Sel sularında sürüklenerek odasının camına kadar geldiğini ve oraya tutunduğunu belirten Öz, “Tutunduğum yerde bir şey çarptı elime. Kendimi tekrar suyun içinde buldum. Oradan bu tarafa doğru sürükledi. Burada tekrar battım suyun içine. Sonra bacağıma bir şey değdi. Onun acısıyla suyun altından yukarı çıktım. Çıktığım anda sağlık ocağının kapısının önüne doğru geldim.” diye konuştu.
Sel sırasında sağlık ocağının üst katındaki lojmanda iki kızının bulunduğunu dile getiren Öznur hemşire, şöyle devam etti:
“Sağlık ocağının camlarına vurarak kırmaya çalıştım. Amacım içeri girmek, çocuklarımın yanına çıkmaktı. Sağlık ocağının ön kapısı patladı suyun kuvvetiyle.
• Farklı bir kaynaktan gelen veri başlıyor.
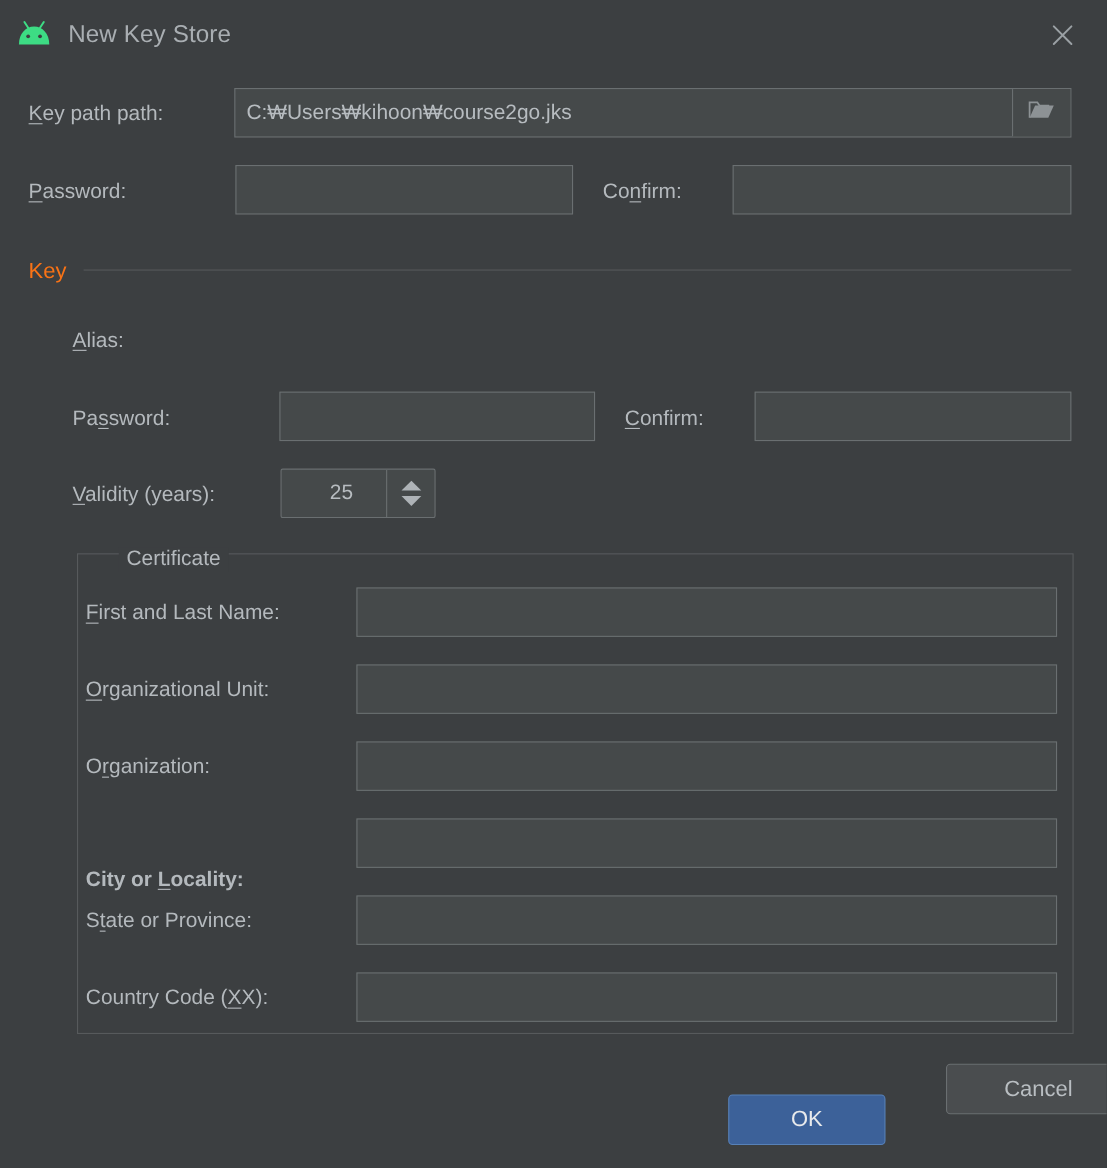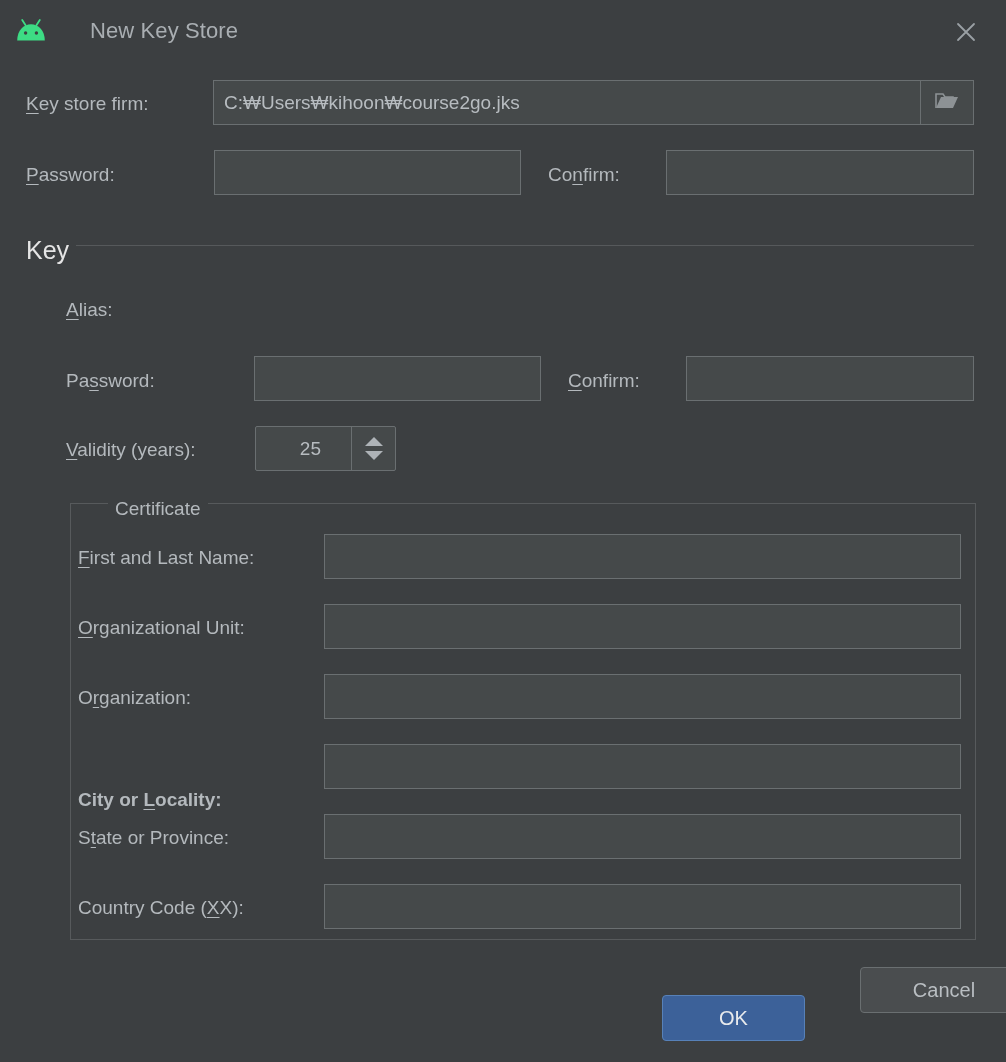--- a/index.html
+++ b/index.html
@@ -56,7 +56,6 @@
     color: #a9aeb2;
     letter-spacing: 0.1px;
     white-space: nowrap;
-    margin-left: 28px;
   }
   .close-btn {
     position: absolute;

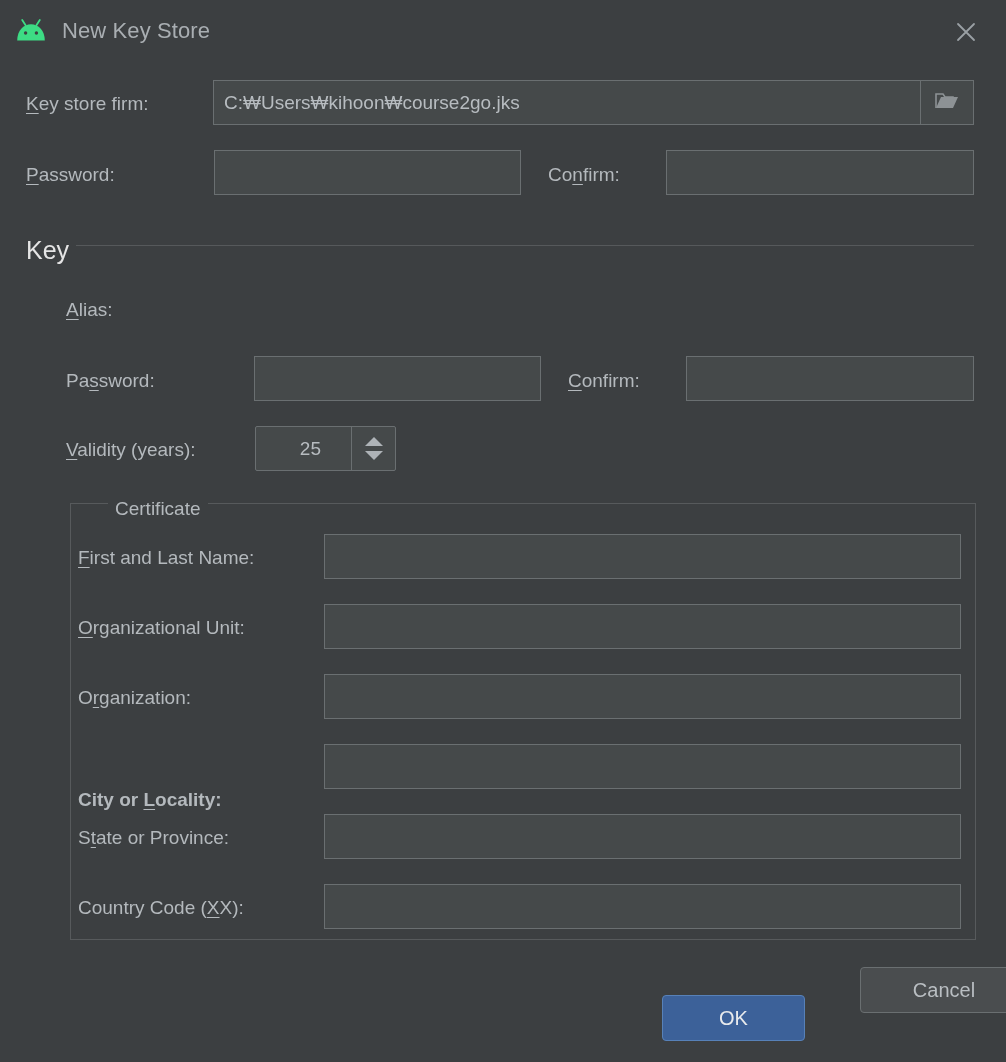--- a/index.html
+++ b/index.html
@@ -234,7 +234,7 @@
   </div>
 
   <div class="lbl" style="left:26px; top:94px;">
-    <span class="mn">K</span><span>ey store firm:</span>
+    <span class="mn">K</span><span>ey path path:</span>
   </div>
   <div class="field" style="left:213px; top:80px; width:761px; height:45px; padding-right:98px;">
     <span>C:₩Users₩kihoon₩course2go.jks</span>

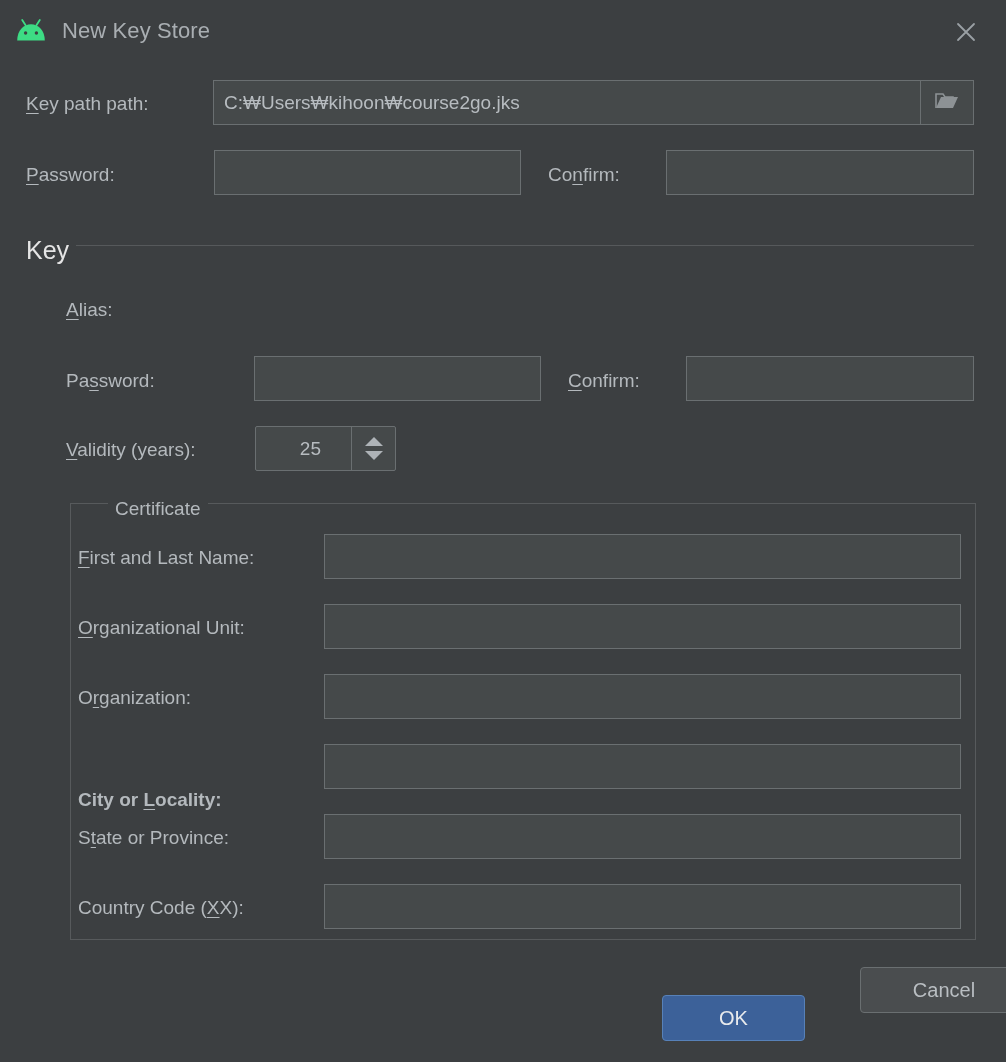--- a/index.html
+++ b/index.html
@@ -108,8 +108,8 @@
   
   .sep-title {
     position: absolute;
-    font-size: 25px;
-    color: #e5e5e5;
+    font-size: 20px;
+    color: #f97316;
     white-space: nowrap;
   }
   .sep-line {

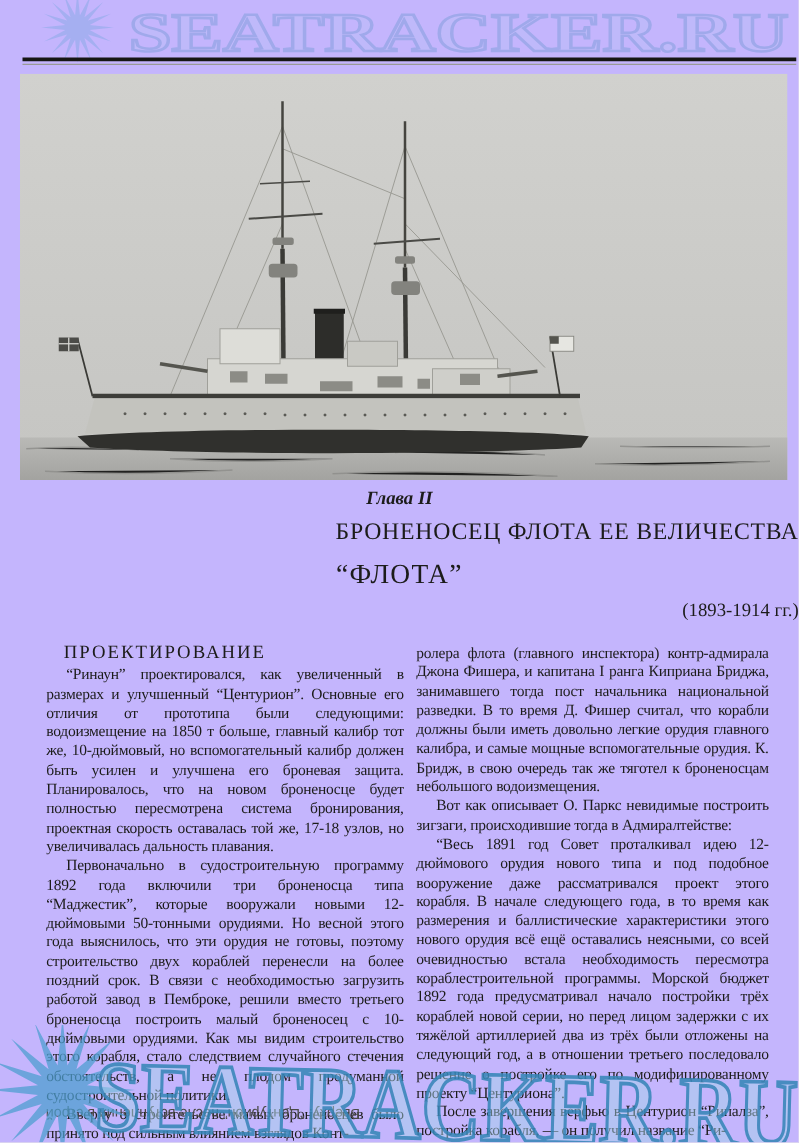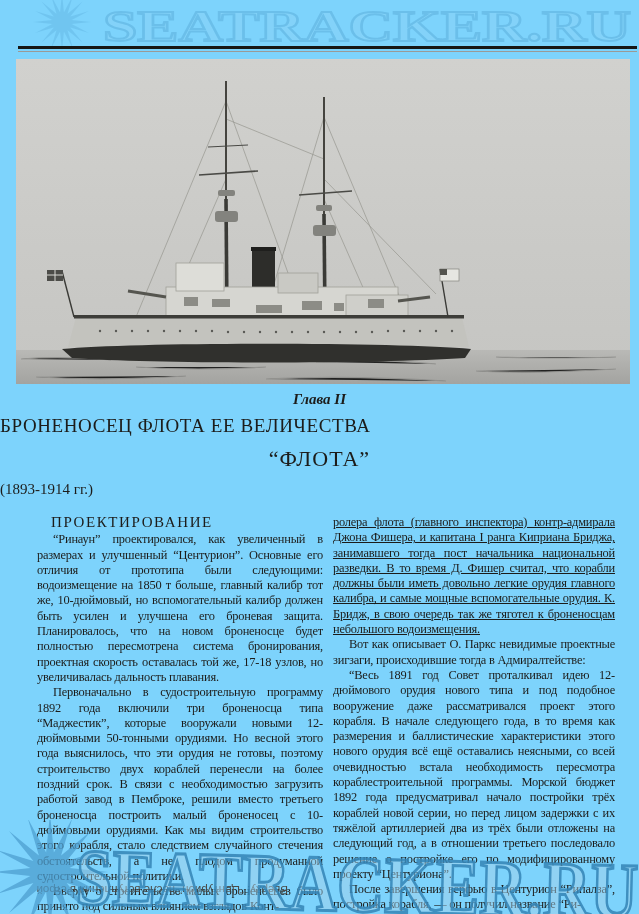--- a/index.html
+++ b/index.html
@@ -7,7 +7,7 @@
     position:relative;
     width:639px;height:914px;
     margin:0 auto;
-    background:#7dd3fc;
+    background:#c4b5fd;
     overflow:hidden;
     font-family:"Liberation Serif", serif;
     color:#1c1c1a;

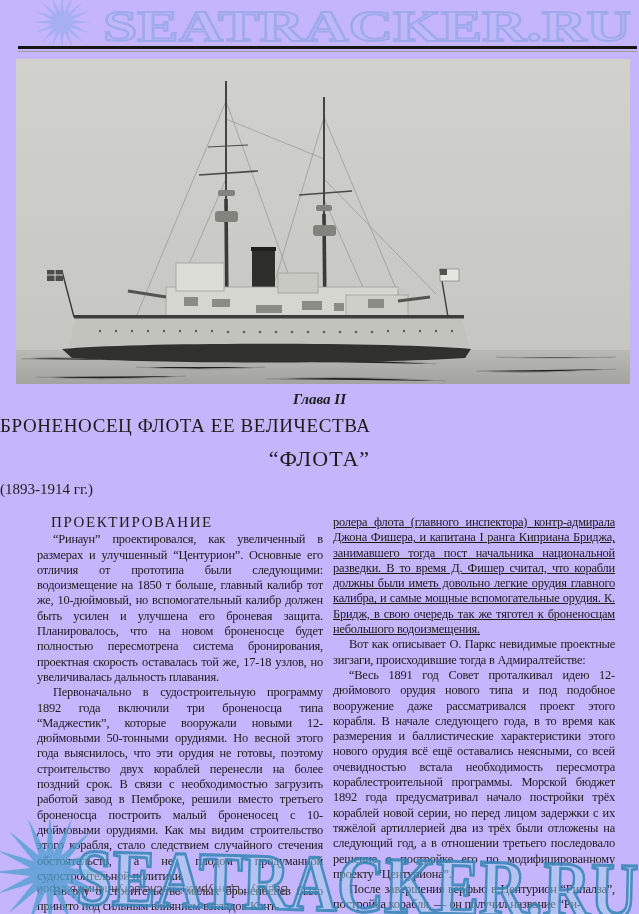--- a/index.html
+++ b/index.html
@@ -20,7 +20,7 @@
   
   .chapter{position:absolute;left:0;top:391px;width:100%;text-align:center;
     font-style:italic;font-size:15px;font-weight:bold;}
-  .title{position:absolute;left:0;top:415px;width:100%;text-align:left;
+  .title{position:absolute;left:0;top:415px;width:100%;text-align:right;
     font-size:19px;letter-spacing:0.6px;}
   .shipname{position:absolute;left:0;top:446px;width:100%;text-align:center;
     font-size:22px;letter-spacing:1px;}

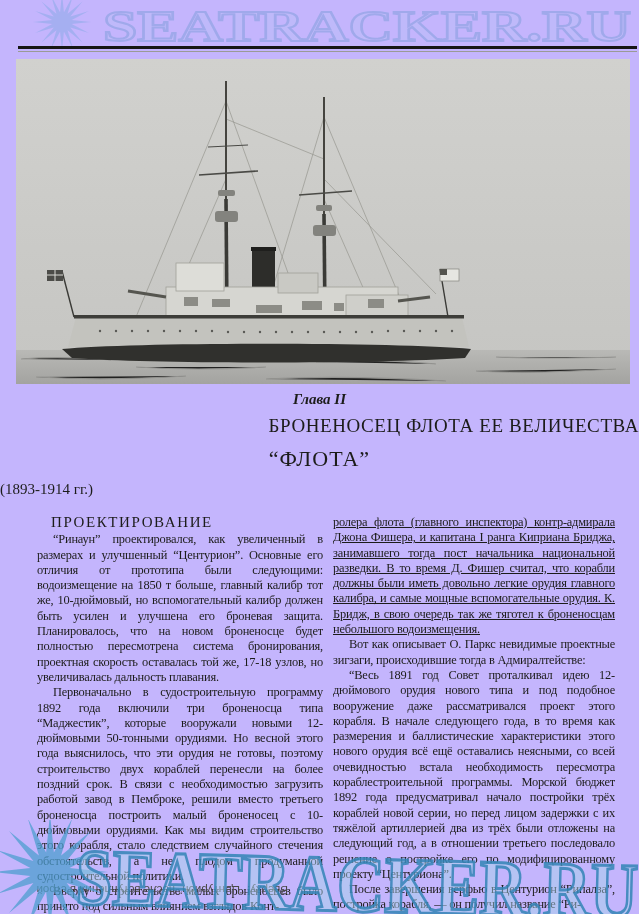--- a/index.html
+++ b/index.html
@@ -24,7 +24,7 @@
     font-size:19px;letter-spacing:0.6px;}
   .shipname{position:absolute;left:0;top:446px;width:100%;text-align:center;
     font-size:22px;letter-spacing:1px;}
-  .years{position:absolute;left:0;top:481px;width:100%;text-align:left;font-size:15px;}
+  .years{position:absolute;left:0;top:481px;width:100%;text-align:right;font-size:15px;}
   
   .col{position:absolute;top:515px;font-size:12.4px;line-height:15.3px;
     text-align:justify;letter-spacing:-0.2px;}

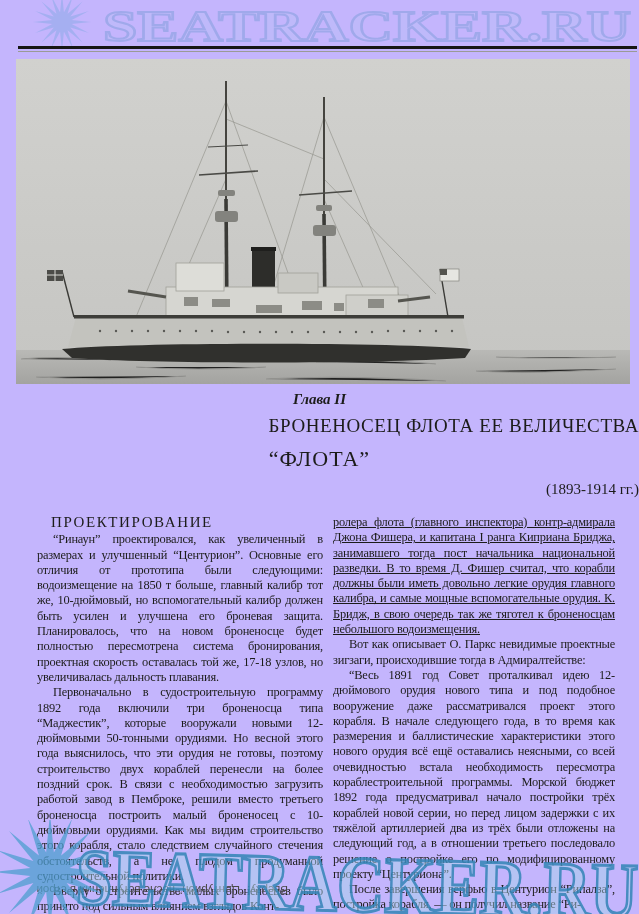--- a/index.html
+++ b/index.html
@@ -31,7 +31,7 @@
   .col-left{left:37px;width:286px;}
   .col-right{left:333px;width:282px;}
   .col p{margin:0;text-indent:16px;}
-  .col p.noindent{text-indent:0;text-decoration:underline;}
+  .col p.noindent{text-indent:0;}
   .sect-head{display:block;text-indent:14px;letter-spacing:1.6px;font-size:15px;
     margin-bottom:2px;}
   

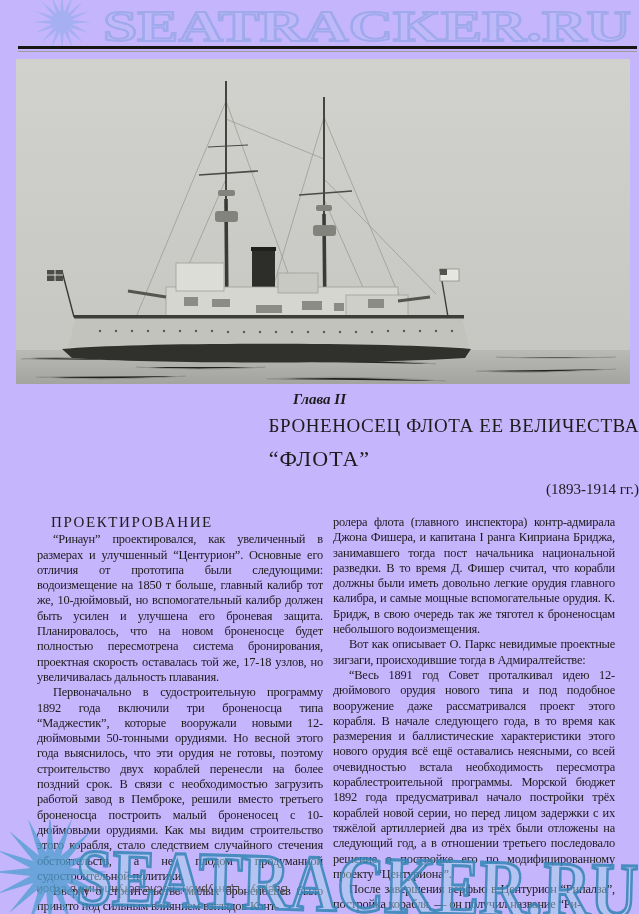--- a/index.html
+++ b/index.html
@@ -183,7 +183,7 @@
 
   <div class="col col-right">
     <p class="noindent">ролера флота (главного инспектора) контр-адмирала Джона Фишера, и капитана I ранга Киприана Бриджа, занимавшего тогда пост начальника национальной разведки. В то время Д. Фишер считал, что корабли должны были иметь довольно легкие орудия главного калибра, и самые мощные вспомогательные орудия. К. Бридж, в свою очередь так же тяготел к броненосцам небольшого водоизмещения.</p>
-    <p>Вот как описывает О. Паркс невидимые проектные зигзаги, происходившие тогда в Адмиралтействе:</p>
+    <p>Вот как описывает О. Паркс невидимые построить зигзаги, происходившие тогда в Адмиралтействе:</p>
     <p>“Весь 1891 год Совет проталкивал идею 12-дюймового орудия нового типа и под подобное вооружение даже рассматривался проект этого корабля. В начале следующего года, в то время как размерения и баллистические характеристики этого нового орудия всё ещё оставались неясными, со всей очевидностью встала необходимость пересмотра кораблестроительной программы. Морской бюджет 1892 года предусматривал начало постройки трёх кораблей новой серии, но перед лицом задержки с их тяжёлой артиллерией два из трёх были отложены на следующий год, а в отношении третьего последовало решение о постройке его по модифицированному проекту “Центуриона”.</p>
     <p>После завершения верфью в Центурион “Рипалза”, постройка корабля, — он получил название “Ри-</p>
   </div>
Oradan içeri girmeye çalıştım. Sağlık ocağı ile lojman arasında ara kapı vardır. Oraya kadar gitmeyi başardım ama oradan gerisine gidemedim. Çünkü su o kadar kuvvetli geliyor ki sizin o tarafa gitmenize engel oluyordu. Orada çocukların şişme havuzu vardı. Oraya ulaşamayacağımı anlayınca onu tuttum, ön tarafa geldim. Buradaki ağaç dallarına doğru geldim. Dalları tuttuğumu hatırlıyorum ama oraya nasıl geldiğimi hatırlayamıyorum. Sadece şişme havuzu tuttum ve ağaç dallarına tutundum. Ağaç dallarına tutunduğum sırada zaten su boyumu aşmıştı. Ayağımla duvarı kontrol ederek gittim. En sağlam ağacı buldum ve tutuna tutuna ona tırmandım. Ağaçta bayağı bir bekledim. Hareketler falan yapmaya başladım, kendimi ısıtmaya çalıştım. Ondan sonra sular çekilince birkaç kişi geldi yukarıdan gençler. Onlar beni ağaçtan aşağı indirdiler. Sonra çocukları kurtardılar.”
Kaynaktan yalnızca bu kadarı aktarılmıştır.